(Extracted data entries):
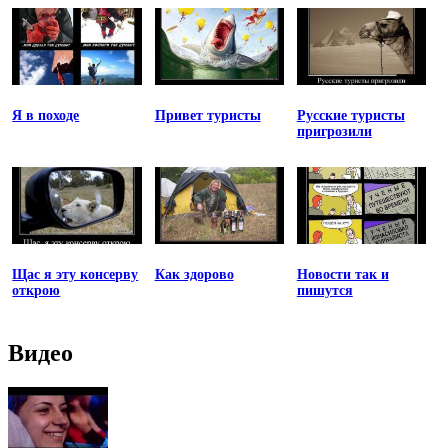
Я в походе
Привет туристы
Русские туристы
пригрозили
Щас я эту консерву
Как здорово
Новости так и
открою
пишутся
Видео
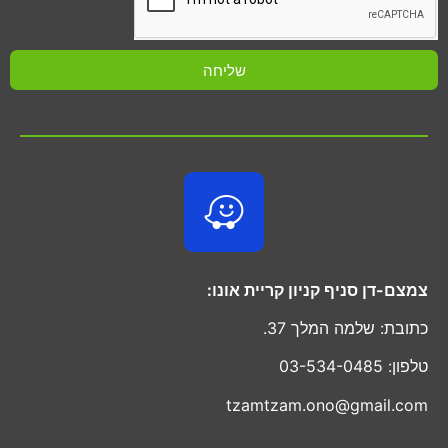
שליחה
צמצם-דן סניף קניון קריית אונו:
כתובת: שלמה המלך 37.
טלפון: 03-534-0485
tzamtzam.ono@gmail.com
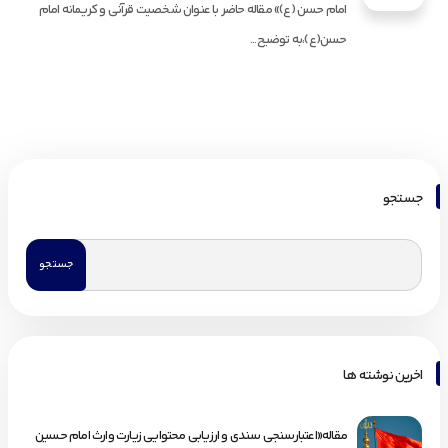
امام حسن (ع)» مقالە حاضر با عنوان شخصیت قرآنی و کریمانە امام
حسن(ع)،به توضیح...
جستجو
اخرین نوشته ها
مقاله«اعتبارسنجی سندی و ارزیابی محتوایی زیارت وارث امام حسین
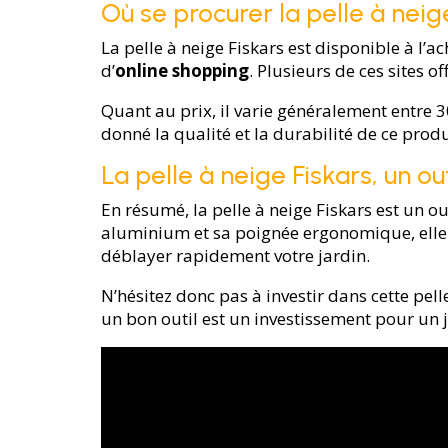
Où se procurer la pelle à neige
La pelle à neige Fiskars est disponible à l
d’
online shopping
. Plusieurs de ces sites 
Quant au prix, il varie généralement entre 3
donné la qualité et la durabilité de ce produ
La pelle à neige Fiskars, un ou
En résumé, la pelle à neige Fiskars est un o
aluminium et sa poignée ergonomique, elle v
déblayer rapidement votre jardin.
N’hésitez donc pas à investir dans cette pelle
un bon outil est un investissement pour un j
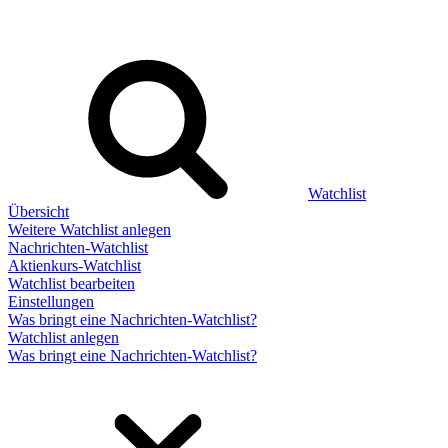
Watchlist
Übersicht
Weitere Watchlist anlegen
Nachrichten-Watchlist
Aktienkurs-Watchlist
Watchlist bearbeiten
Einstellungen
Was bringt eine Nachrichten-Watchlist?
Watchlist anlegen
Was bringt eine Nachrichten-Watchlist?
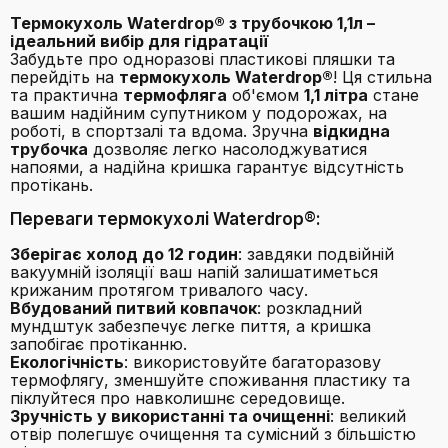
Термокухоль Waterdrop® з трубочкою 1,1л –
ідеальний вибір для гідратації
Забудьте про одноразові пластикові пляшки та
перейдіть на
термокухоль Waterdrop®
! Ця стильна
та практична
термофляга
об'ємом
1,1 літра
стане
вашим надійним супутником у подорожах, на
роботі, в спортзалі та вдома. Зручна
відкидна
трубочка
дозволяє легко насолоджуватися
напоями, а надійна кришка гарантує відсутність
протікань.
Переваги термокухолі Waterdrop®:
Зберігає холод до 12 годин
: завдяки подвійній
вакуумній ізоляції ваш напій залишатиметься
крижаним протягом тривалого часу.
Вбудований питвий ковпачок
: розкладний
мундштук забезпечує легке пиття, а кришка
запобігає протіканню.
Екологічність
: використовуйте багаторазову
термофлягу, зменшуйте споживання пластику та
піклуйтеся про навколишнє середовище.
Зручність у використанні та очищенні
: великий
отвір полегшує очищення та сумісний з більшістю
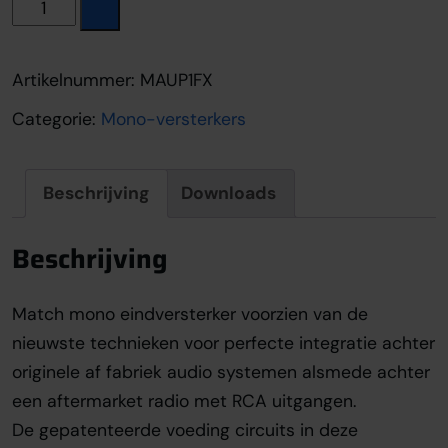
Match UP 1FX aantal
Artikelnummer:
MAUP1FX
Categorie:
Mono-versterkers
Beschrijving
Downloads
Beschrijving
Match mono eindversterker voorzien van de
nieuwste technieken voor perfecte integratie achter
originele af fabriek audio systemen alsmede achter
een aftermarket radio met RCA uitgangen.
De gepatenteerde voeding circuits in deze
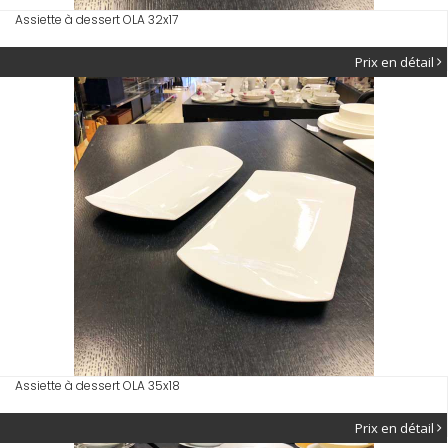
Assiette à dessert OLA 32x17
Prix en détail
Assiette à dessert OLA 35x18
Prix en détail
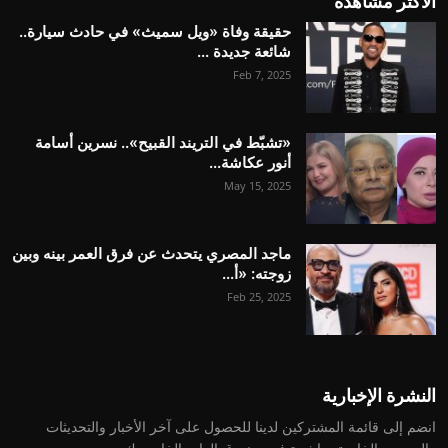
الاكثر مشاهدة
حقيقة وفاة «ويل سميث» في حادث سيارة..
شائعة جديدة ...
Feb 7, 2025
«تشبّط في التريند القبيح».. نسرين أسامة
أنور عكاشة...
May 15, 2025
ماجد المصري يتحدث عن فرق العمر بينه وبين
زوجته: «أ...
Feb 25, 2025
النشرة الإخبارية
انضم إلى قائمة المشتركين لدينا للحصول على آخر الأخبار والتحديثات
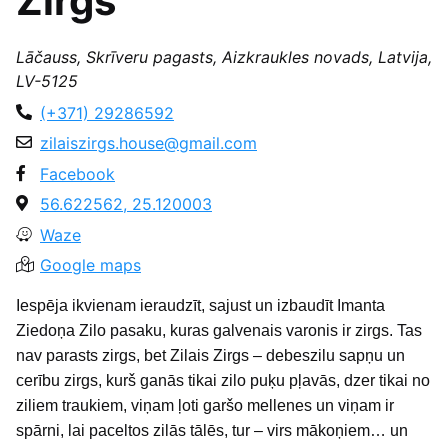
Zirgs"
Lāčauss, Skrīveru pagasts, Aizkraukles novads, Latvija,
LV-5125
(+371) 29286592
zilaiszirgs.house@gmail.com
Facebook
56.622562, 25.120003
Waze
Google maps
Iespēja ikvienam ieraudzīt, sajust un izbaudīt Imanta
Ziedoņa Zilo pasaku, kuras galvenais varonis ir zirgs. Tas
nav parasts zirgs, bet Zilais Zirgs – debeszilu sapņu un
cerību zirgs, kurš ganās tikai zilo puķu pļavās, dzer tikai no
ziliem traukiem, viņam ļoti garšo mellenes un viņam ir
spārni, lai paceltos zilās tālēs, tur – virs mākoņiem… un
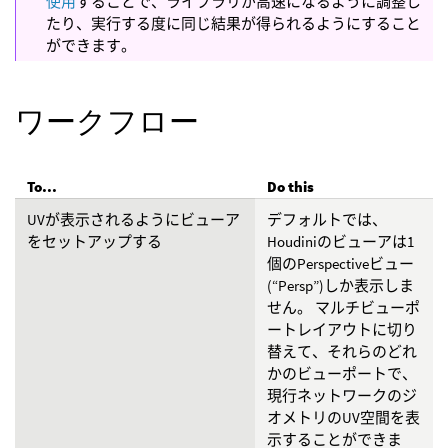
使用
することで、ライブラリが高速になるように調整し
たり、実行する度に同じ結果が得られるようにすること
ができます。
ワークフロー
To...
Do this
UVが表示されるようにビューア
デフォルトでは、
をセットアップする
Houdiniのビューアは1
個のPerspectiveビュー
(“Persp”)しか表示しま
せん。 マルチビューポ
ートレイアウトに切り
替えて、それらのどれ
かのビューポートで、
現行ネットワークのジ
オメトリのUV空間を表
示することができま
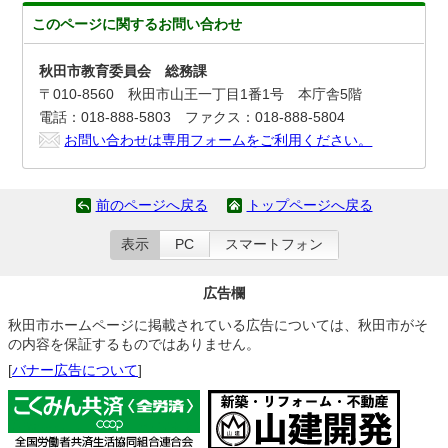
このページに関する
お問い合わせ
秋田市教育委員会 総務課
〒010-8560 秋田市山王一丁目1番1号 本庁舎5階
電話：018-888-5803 ファクス：018-888-5804
お問い合わせは専用フォームをご利用ください。
前のページへ戻る
トップページへ戻る
表示
PC
スマートフォン
広告欄
秋田市ホームページに掲載されている広告については、秋田市がそ
の内容を保証するものではありません。
[
バナー広告について
]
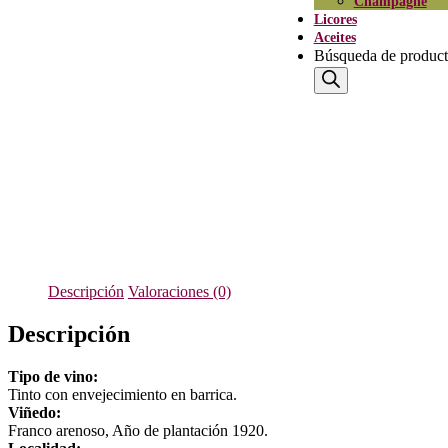
Champagne
Licores
Aceites
Búsqueda de produc
Descripción
Valoraciones (0)
Descripción
Tipo de vino:
Tinto con envejecimiento en barrica.
Viñedo:
Franco arenoso, Año de plantación 1920.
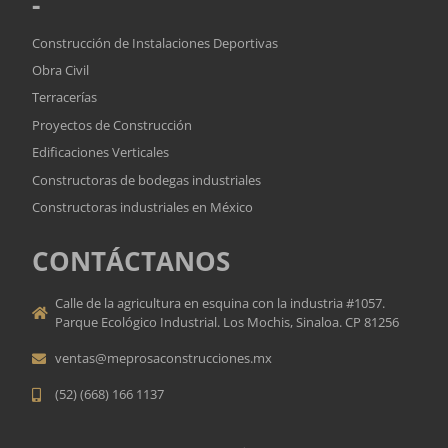
-
Construcción de Instalaciones Deportivas
Obra Civil
Terracerías
Proyectos de Construcción
Edificaciones Verticales
Constructoras de bodegas industriales
Constructoras industriales en México
CONTÁCTANOS
Calle de la agricultura en esquina con la industria #1057.
Parque Ecológico Industrial. Los Mochis, Sinaloa. CP 81256
ventas@meprosaconstrucciones.mx
(52) (668) 166 1137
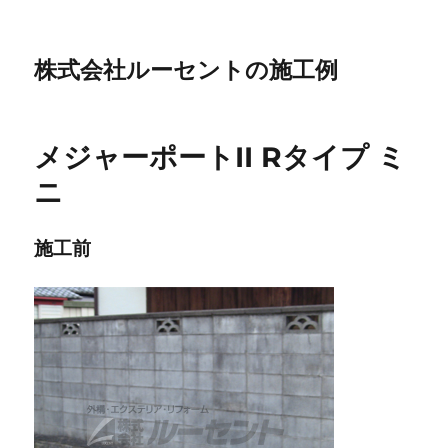
株式会社ルーセントの施工例
メジャーポートII Rタイプ ミ
ニ
施工前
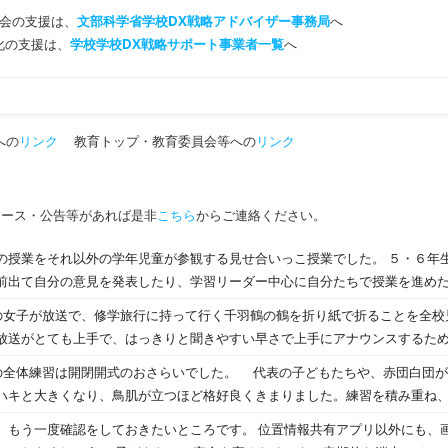
会の支援は、
文部科学省学校DX戦略アドバイザー事務局
へ
T化の支援は、
学校学校DX戦略サポート事業者一覧
へ
への
リンク
教育トップ・教育委員会等への
リンク
ュース・公告等があれば是非
こちら
からご連絡ください。
それ以外の学年児童が参観する見せ合いっこ授業でした。 ５・６年生のタイピングの早さや、
前出て自分の意見を発表したり、学習リーダー中心に自分たちで授業を進め
、憧れる様子が見られました。 明日は本校での公開授業研究会で、近隣の小学校の先
の女子が放送で、修学旅行に持って行く千羽鶴の鶴を折り紙で折ることを全校
来られます。伸び伸びと自分の考えを表現して協力しながら授業を作り上げ
放送がとても上手で、はっきりと聞きやすい早さで上手にアナウンスするた
玲子】
１～６年、先生方等々たくさんの人が図書室に集合しました。鶴折りに初挑
開式のおさらいでした。 代表の子どもたちや、赤団白団が掛け合って歌い合う時の
鶴を折ることができました。一生懸命はかっこいい！！ あっという間にでき
ハキと大きくなり、鳥肌が立つほど格好良くきまりました。練習を積み重ね
室を見て回ると、4年生が面積の大きさ比べをタブレットで実施していました
合っているようで、思わず感動しました。（まだ本番ではないのに･･･）
、もう一度確認をしておきたいところです。 位置情報共有アプリ以外にも、画
後、その理由をノートに言葉で書きます。前期終わりからコの字スタイルで
すが、当日の雨が心配されます･･･。今のところ雨時々曇り(泣)。祈るばか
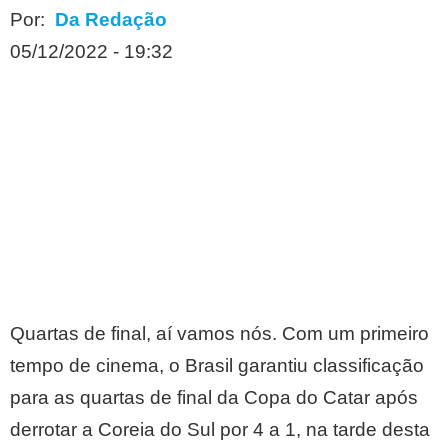
Por:
Da Redação
05/12/2022 - 19:32
Quartas de final, aí vamos nós. Com um primeiro
tempo de cinema, o Brasil garantiu classificação
para as quartas de final da Copa do Catar após
derrotar a Coreia do Sul por 4 a 1, na tarde desta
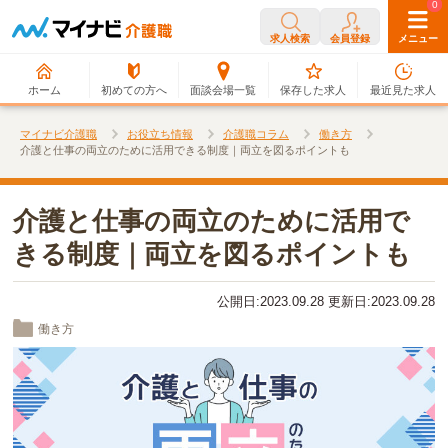
0
0
求人検索
会員登録
メニュー
ホーム
初めての方へ
面談会場一覧
保存した求人
最近見た求人
マイナビ介護職
お役立ち情報
介護職コラム
働き方
介護と仕事の両立のために活用できる制度｜両立を図るポイントも
介護と仕事の両立のために活用で
きる制度｜両立を図るポイントも
公開日:2023.09.28 更新日:2023.09.28
働き方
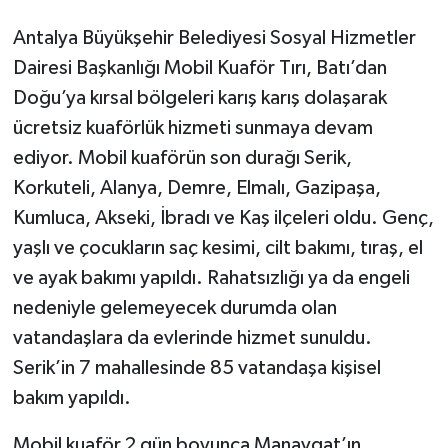
Antalya Büyükşehir Belediyesi Sosyal Hizmetler
Dairesi Başkanlığı Mobil Kuaför Tırı, Batı’dan
Doğu’ya kırsal bölgeleri karış karış dolaşarak
ücretsiz kuaförlük hizmeti sunmaya devam
ediyor. Mobil kuaförün son durağı Serik,
Korkuteli, Alanya, Demre, Elmalı, Gazipaşa,
Kumluca, Akseki, İbradı ve Kaş ilçeleri oldu. Genç,
yaşlı ve çocukların saç kesimi, cilt bakımı, tıraş, el
ve ayak bakımı yapıldı. Rahatsızlığı ya da engeli
nedeniyle gelemeyecek durumda olan
vatandaşlara da evlerinde hizmet sunuldu.
Serik’in 7 mahallesinde 85 vatandaşa kişisel
bakım yapıldı.
Mobil kuaför 2 gün boyunca Manavgat’ın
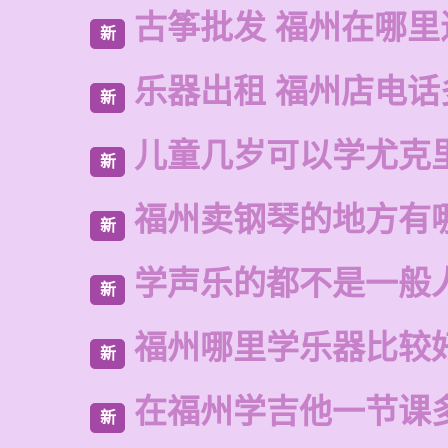
古筝批发 福州在哪里
新
乐器出租 福州店电话
新
儿童几岁可以学尤克
新
福州卖钢琴的地方有
新
学声乐的都不是一般
新
福州哪里学乐器比较
新
在福州学吉他一节课
新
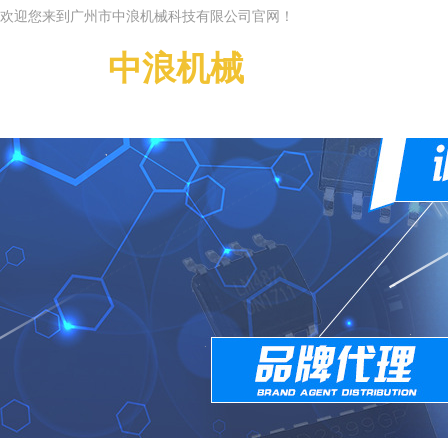
欢迎您来到广州市中浪机械科技有限公司官网！
广州市
中浪机械
科技有限公司
Guangzhou Zhonglan
g Machinery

(AIM OF THE TASK):
Out of the entries, report each line that contains the word "امام".

(RESULT FOR THIS EXERCISE):
امام حسن (ع)» مقالە حاضر با عنوان شخصیت قرآنی و کریمانە امام
مقاله«اعتبارسنجی سندی و ارزیابی محتوایی زیارت وارث امام حسین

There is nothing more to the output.